Just yesterday NATO Secretary General Jens Stoltenberg called on Turkey to use its “considerable influence to calm tensions” between Armenia and Azerbaijan as fierce fighting continues in the disputed Nagorno-Karabakh breakaway region.
The appeal was widely mocked by commentators in the West as well as in Armenian media, given it’s been well documented since the start of the conflict that Turkey has been a party to the conflict in backing its declared “brother country” Azerbaijan. And of course there’s the historic Armenian Genocide which caused many to laugh at the strange NATO appeal, as if Turkey is somehow ‘neutral’.

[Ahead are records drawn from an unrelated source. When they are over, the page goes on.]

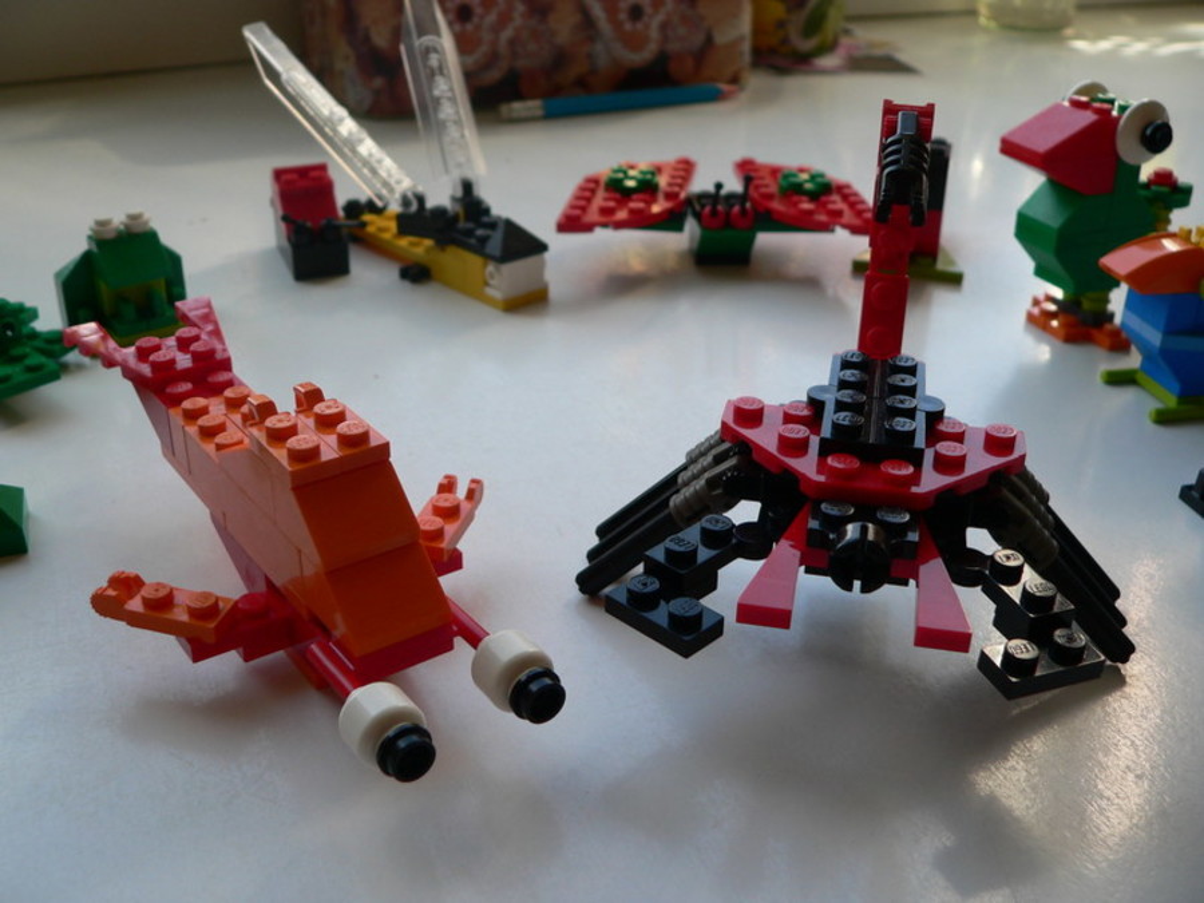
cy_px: 452
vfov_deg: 39.7
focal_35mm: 36
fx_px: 1252
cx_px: 602
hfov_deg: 51.4
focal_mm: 6
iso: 80
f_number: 3.3
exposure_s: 1/125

France has joined in the controversy over alleged Turkish intervention, as according to the AFP French government sources are now formally charging there’s evidence of Turkish ‘military involvement’ in Karabakh.

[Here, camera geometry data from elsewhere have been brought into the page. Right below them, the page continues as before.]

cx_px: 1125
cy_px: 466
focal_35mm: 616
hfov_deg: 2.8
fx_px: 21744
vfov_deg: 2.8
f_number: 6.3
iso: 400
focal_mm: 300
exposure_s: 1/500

This comes nearly a week after French President Emmanuel Macron issued statements suggesting Turkish involvement in transferring Syrian mercenaries to the war theater.
“We now have information which indicates that Syrian fighters from jihadist groups have (transited) through Gaziantep (southeastern Turkey) to reach the Nagorno-Karabakh theatre of operations,” Macron told reporters on arrival at an EU summit last week. “It is a very serious new fact, which changes the situation.”

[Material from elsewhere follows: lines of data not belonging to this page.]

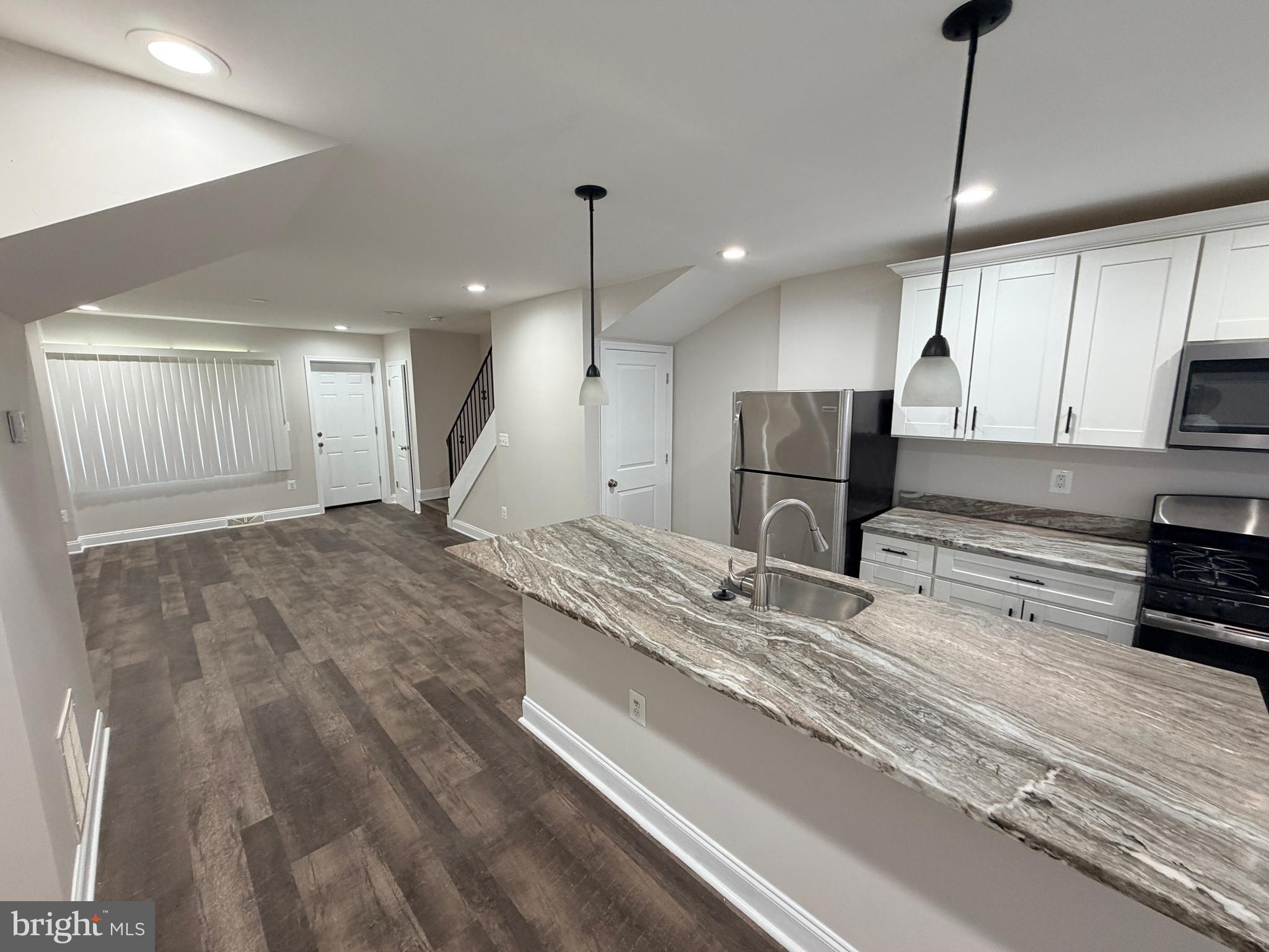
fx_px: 513
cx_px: 634
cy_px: 476
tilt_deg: -8.5
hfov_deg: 102.1
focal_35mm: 14
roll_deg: +0.9
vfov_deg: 85.7
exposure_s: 1/60
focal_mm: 2.22
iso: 200
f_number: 2.2
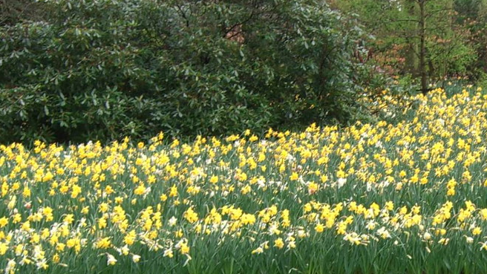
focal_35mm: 101
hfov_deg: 21.0
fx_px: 1304
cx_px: 367
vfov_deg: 11.8
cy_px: 283
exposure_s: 1/80
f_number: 4
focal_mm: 7.9
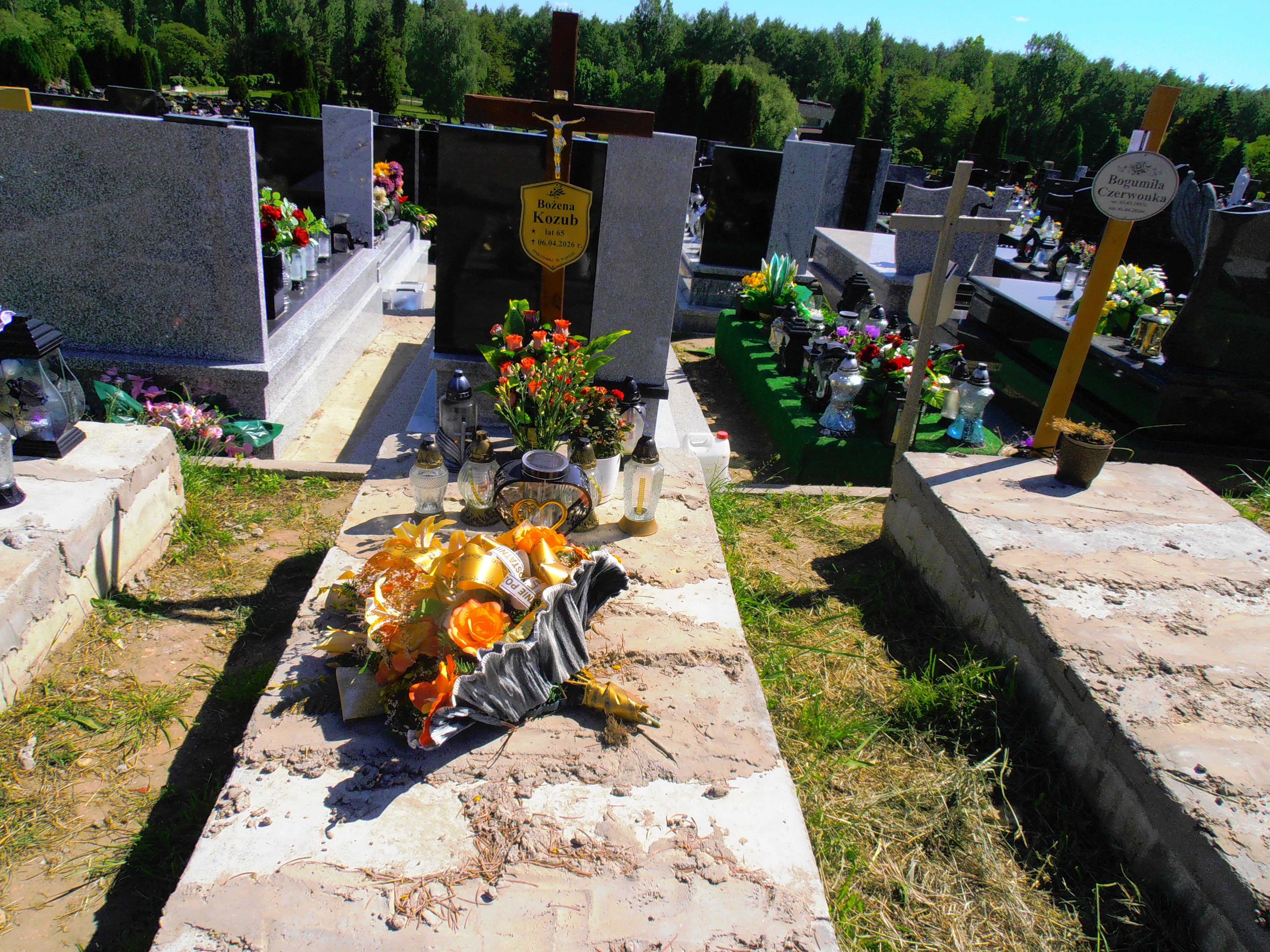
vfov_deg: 56.8
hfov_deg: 71.6
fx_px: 881
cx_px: 635
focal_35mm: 24
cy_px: 476
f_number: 3
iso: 80
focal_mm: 4.2
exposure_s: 1/1250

Macron’s office later said after talks with Russia’s Putin that “They [Russia] also shared their concern regarding the sending of Syrian mercenaries by Turkey to Nagorno-Karabakh,” according to a statement.
Following this, Armenia’s defense ministry had reported one of its fighter jets was downed over Armenian territory after it was fired upon by a Turkish F-16 jet which had taken off from Baku. The legitimacy of the allegation was never backed up by either the Europeans or other international observers. Turkey had adamantly denied claims that the Sept. 29 shootdown had anything to do with a Turkish jet.
Meanwhile the US, France, and Russia have jointly called for an immediate ceasefire and for both sides to come to the negotiating table.
Currently Armenia has reportedly mustered reserve forces and continues sending national troops to the frontlines, where Azerbaijan forces continue shelling cities in the breakaway region of Nagorno-Karabakh.
According to recent Armenian military figures, there are nearly 300 deaths among its armed forces, while casualties among civilians are likely in the hundreds on both sides.
But amid the fog of war the number of casualties has not been regularly reported, especially on the Azeri side.